An experimental investigation into airfoil self-noise (trailing edge noise, tip vortex formation noise and bluntness trailing edge noise) and blade-tower interaction (BTI) noise from rotating airfoils, is presented. Investigation into these noise sources enables characterisation of wind turbine noise and the results can be compared with measurements taken in the vicinity of a wind farm. Investigation of airfoil self-noise and BTI noise was conducted on NACA 0012 airfoils mounted on a rotor at 0, 5, and 10 degrees angle of attack. Flow measurements were carried out in an anechoic wind tunnel (AWT) using hot-wire anemometry and acoustic measurements were conducted in an anechoic room and in the AWT with point microphones and microphone arrays. With hot-wire anemometry, the state of the boundary layer in the wake of trailing edge was determined and microphone arrays were used for beamforming. For characterisation of wind farm noise, acoustic and meteorological measurements were carried out at several locations in close vicinity to a wind farm. Wind farm noise was simultaneously measured indoors and outdoors for when the wind farm was operational and non-operational together with measurements of wind speed and direction. Good agreement is found between the peak trailing edge noise for stationary and rotating airfoils. Additionally, the comparison between measured and predicted airfoil self-noise using predictions based on BPM models is good at all angles of attack. BTI noise is shown to manifest at distinct acoustic pressure pulses, which occur at the blade pass frequency. This noise source is shown to be the likely origin of wind farm infrasound.
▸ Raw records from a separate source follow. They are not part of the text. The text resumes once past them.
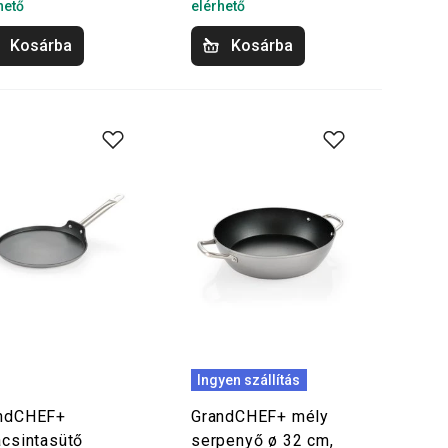
hető
elérhető
Kosárba
Kosárba
Ingyen szállítás
ndCHEF+
GrandCHEF+ mély
acsintasütő
serpenyő ø 32 cm,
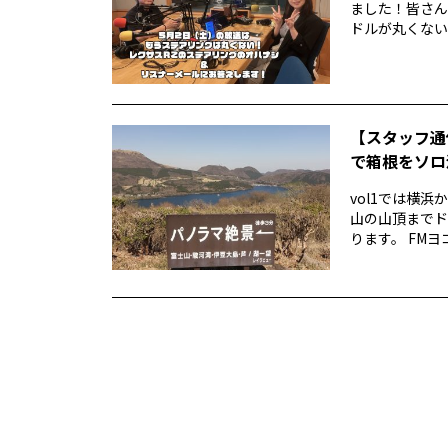
ました！皆さん
ドルが丸くない！
【スタッフ通
で箱根をソロ活
vol1では横
山の山頂までド
ります。 FMヨ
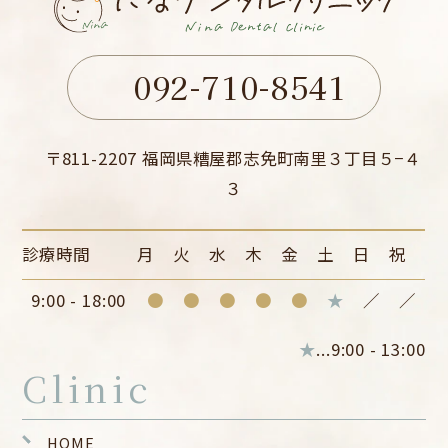
092-710-8541
〒811-2207 福岡県糟屋郡志免町南里３丁目５−４
３
診療時間
月
火
水
木
金
土
日
祝
9:00 - 18:00
●
●
●
●
●
★
／
／
★
...9:00 - 13:00
Clinic
HOME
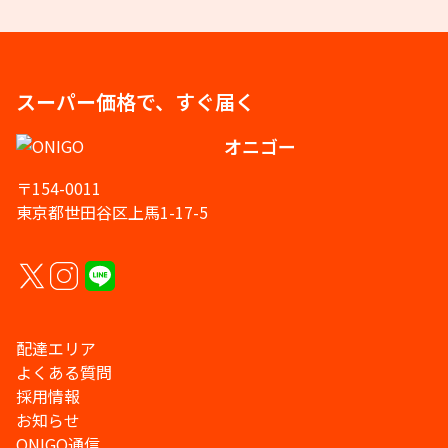
スーパー価格で、すぐ届く
オニゴー
〒154-0011
東京都世田谷区上馬1-17-5
配達エリア
よくある質問
採用情報
お知らせ
ONIGO通信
Furthermore, it is shown that the combination of BTI noise and steady thickness noise contains a large number of higher harmonics, which are the most likely source of wind farm tonal low-frequency noise. It is concluded, that since wind farm infrasound and lowfrequency noise can exceed the normal hearing threshold, BTI appears to be an important noise source on a wind turbine. Characterisation of wind farm noise shows that tonal wind farm infrasound and low-frequency noise (ILFN) are measured frequently under stable and very stable atmospheric conditions which are dependent on the time of year. This noise was compared with several hearing thresholds and it is shown that ILFN can be perceived by the human auditory system up to 4 km away from a wind farm.